• **TASK STATEMENT**: From the records below, find each line with the string "Hærloven" and copy it.

:: THE INPUT ::

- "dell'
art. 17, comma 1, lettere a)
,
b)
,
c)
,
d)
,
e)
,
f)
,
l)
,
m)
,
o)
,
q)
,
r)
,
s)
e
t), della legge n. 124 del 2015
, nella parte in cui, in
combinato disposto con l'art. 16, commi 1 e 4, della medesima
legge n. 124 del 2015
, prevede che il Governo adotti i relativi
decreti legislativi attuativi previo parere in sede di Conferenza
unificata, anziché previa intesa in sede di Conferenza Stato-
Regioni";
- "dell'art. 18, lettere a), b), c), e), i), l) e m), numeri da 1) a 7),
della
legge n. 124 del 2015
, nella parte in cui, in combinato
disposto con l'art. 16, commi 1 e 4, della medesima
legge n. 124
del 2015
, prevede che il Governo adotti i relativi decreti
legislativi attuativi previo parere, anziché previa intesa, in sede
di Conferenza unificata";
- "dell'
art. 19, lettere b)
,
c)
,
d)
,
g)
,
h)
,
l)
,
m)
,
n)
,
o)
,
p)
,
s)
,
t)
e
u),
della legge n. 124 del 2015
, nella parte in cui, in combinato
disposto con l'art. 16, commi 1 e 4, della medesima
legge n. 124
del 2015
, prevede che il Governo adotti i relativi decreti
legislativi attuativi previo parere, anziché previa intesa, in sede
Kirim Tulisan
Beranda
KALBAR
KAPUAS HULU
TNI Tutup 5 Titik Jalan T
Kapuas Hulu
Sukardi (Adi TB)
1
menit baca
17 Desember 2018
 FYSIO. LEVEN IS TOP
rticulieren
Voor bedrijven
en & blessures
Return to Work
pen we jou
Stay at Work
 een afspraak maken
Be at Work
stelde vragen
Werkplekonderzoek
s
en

:::
:: THE INPUT ::

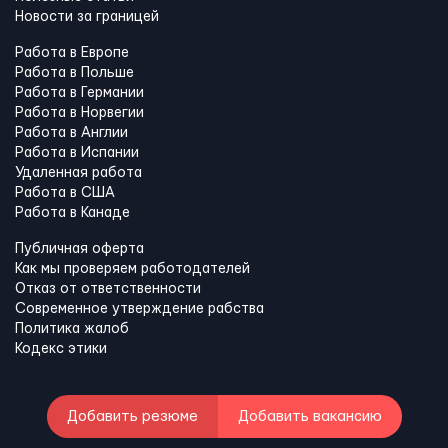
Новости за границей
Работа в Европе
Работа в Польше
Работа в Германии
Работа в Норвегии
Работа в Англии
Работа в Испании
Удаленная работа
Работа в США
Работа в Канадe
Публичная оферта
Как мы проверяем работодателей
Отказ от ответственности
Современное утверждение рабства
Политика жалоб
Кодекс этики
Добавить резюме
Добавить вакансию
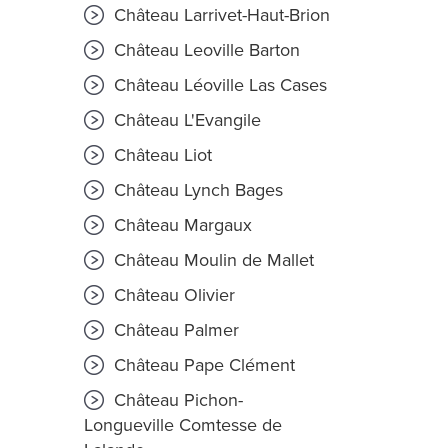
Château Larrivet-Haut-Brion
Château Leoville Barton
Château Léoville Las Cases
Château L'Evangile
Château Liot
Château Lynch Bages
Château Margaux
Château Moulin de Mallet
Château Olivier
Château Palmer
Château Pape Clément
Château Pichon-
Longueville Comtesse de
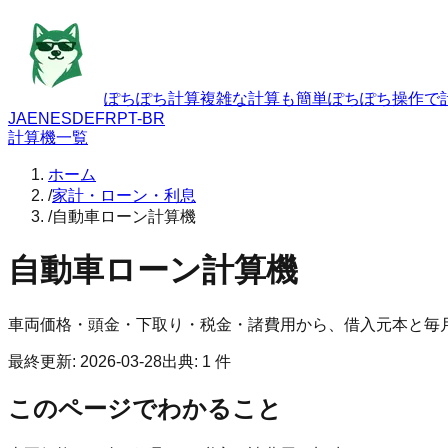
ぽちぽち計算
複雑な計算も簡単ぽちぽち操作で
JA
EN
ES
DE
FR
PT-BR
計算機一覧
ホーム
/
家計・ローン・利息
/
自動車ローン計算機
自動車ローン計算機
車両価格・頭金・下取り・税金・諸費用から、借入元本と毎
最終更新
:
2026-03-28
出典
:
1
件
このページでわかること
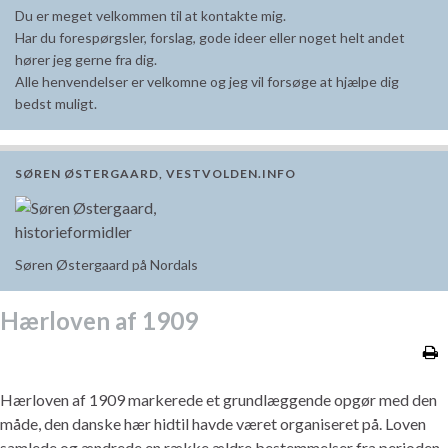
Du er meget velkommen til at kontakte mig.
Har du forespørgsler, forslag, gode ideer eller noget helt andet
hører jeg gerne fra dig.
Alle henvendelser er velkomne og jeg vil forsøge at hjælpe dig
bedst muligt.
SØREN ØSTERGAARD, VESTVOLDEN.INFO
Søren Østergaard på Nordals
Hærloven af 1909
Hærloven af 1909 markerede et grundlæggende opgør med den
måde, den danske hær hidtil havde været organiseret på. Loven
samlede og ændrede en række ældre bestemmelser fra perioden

:::

• **ANSWER TO THIS PROBLEM**:
Hærloven af 1909
Hærloven af 1909 markerede et grundlæggende opgør med den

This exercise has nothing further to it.